Ali orada ayaktaydı, beyaz bir tişört geçirmişti üstüne, altından sargılı karnı görünebiliyordu. Saçları dağınık ve hafif terden ıslanmıştı, yüzü hâlâ sarıydı ama toparlanıyordu her gün Ali. Elinde bir bardak mutfağın camından manzarayı izliyordu.

"Ali?"

Ali Ferman'ın sesiyle ona çevirdi başını, yorgun bir şekilde gülümsedi.

"Hoş geldin."

"Sen ayakta ne yapıyorsun beyfendi acaba, olabildiğince yatıp dinlenmen gerek Ali sen de biliyorsun."

"Abi ne yapayım sıkıldım yatmaktan, sevmem ki ben biliyorsun. Senin nasıl geçti günün, hastane çıkışı bir yere gideceğim dedin, o ne oldu?"

"Gel anlatacağım ama salona geçelim sen de uzan tamam? Böyle ayakta kalma dikişlisin Ali hâlâ."

Ali derin bir iç geçirdi ve Ferman'ın peşinden salona geçtiler. Ali salonda uzanıyor olduğu koltuğa yayıldı ve battaniyeyi üstüne çekti, Ferman da yanına oturmuştu.

"Ee? Söyleyecek misin artık hastaneden sonra nerelere gittiğini?" Diye sordu Ali.

Ferman gözlerini kaçırınca Ali şaşırdı.

"Bir tuhaflık var sende. Ne oldu hemen anlat."

"Şimdi şöyle,"

Ali kaşlarını kavisli bir şekilde kaldırdı.

"Evet?"

"Tuhaf bir şey oldu hastaneden çıkarken... Ben de şaşkınım yani... Oldu ama." diye geveledi Ferman.

"Tam olarak neden bahsediyorsun acaba şu an?"

"Şöyle ki, Beliz..."

"Senin abayı fena yaktığın hastanenin sahibinin kızı mı?"

Ferman ona dönüp bir baktı.

"Sen nereden..."

Ali omuzlarını kaldırdı yüzünde bilmiş ama tatlı bir ifade vardı.

"Seni bu dünyada senden bile iyi tanıyan tek kişi olduğum için olabilir mi?
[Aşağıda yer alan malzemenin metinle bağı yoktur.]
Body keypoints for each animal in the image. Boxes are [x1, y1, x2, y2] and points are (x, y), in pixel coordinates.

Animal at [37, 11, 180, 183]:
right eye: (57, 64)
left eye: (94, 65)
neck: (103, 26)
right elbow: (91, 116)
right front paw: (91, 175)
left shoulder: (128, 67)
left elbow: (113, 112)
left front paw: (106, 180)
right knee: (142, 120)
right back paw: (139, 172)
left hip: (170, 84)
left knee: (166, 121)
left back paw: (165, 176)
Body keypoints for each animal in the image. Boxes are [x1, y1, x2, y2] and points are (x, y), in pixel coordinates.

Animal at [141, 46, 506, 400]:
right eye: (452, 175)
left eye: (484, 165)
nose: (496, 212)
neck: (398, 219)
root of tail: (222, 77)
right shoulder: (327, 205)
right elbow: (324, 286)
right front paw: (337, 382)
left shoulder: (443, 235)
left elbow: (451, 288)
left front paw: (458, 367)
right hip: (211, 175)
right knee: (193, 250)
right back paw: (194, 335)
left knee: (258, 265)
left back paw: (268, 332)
Farkında değil miyim kaç gündür hâlinin tavrının?"

Ferman derin bir nefes aldı ve Ali'ye bir bakış attı.

"O kadar mı belliydi lan?"

"O kadar belli değildi ya ben anlarım ama. Sen anlat hadi abi, ne oldu Beliz Hanım'la?"

"Beni öptü." dedi Ferman gayet normal bir şekilde.
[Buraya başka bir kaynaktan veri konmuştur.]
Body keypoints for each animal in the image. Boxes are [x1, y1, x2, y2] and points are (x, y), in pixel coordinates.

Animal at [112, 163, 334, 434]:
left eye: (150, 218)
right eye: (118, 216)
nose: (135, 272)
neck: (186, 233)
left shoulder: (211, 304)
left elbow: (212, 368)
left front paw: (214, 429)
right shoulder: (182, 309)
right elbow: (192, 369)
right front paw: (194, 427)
Ali'nin içtiği bitki çayı boğazında kalmıştı öksürük nöbetine girdi.

"Ne yaptı ne yaptı? Hani siz arkadaş kalacaktınız öyle demiştin."

"Evet çünkü... Beliz öyle demişti açıkçası ben de öyle düşünmüştüm. Sonra Beliz'i her gün gördükçe, onunla konuştukça daha önce hiç hissetmediğim bir duyguya kapıldım ben... Başta ben de anlamadın ne olduğunu ama öylesine bir hoşlanma değildi emindim, hatta bir süre bu duyguya ad veremedim çünkü Nehir'le hissettiklerim gibi bile değildi başka bir şeydi bu hissettiğim... Tabii aydınlandım sonra, özellikle o Hakan'ı yani şey, Hakan Hoca'yı Beliz'in yanında gördükçe..." 

Ali Ferman'ın ağzından uzun zaman sonra Nehir kelimesinin onu rahatsız etmeden çıkmasına şaşırmıştı, ama bu çok da sevindirici bir şeydi Ali için çünkü Ferman'ın artık o hikayeyi kafasında bitirdiği anlamına geliyordu bu. Beliz gerçekten de Ferman'ı çok farklı bir yerden vurmuş olmalıydı.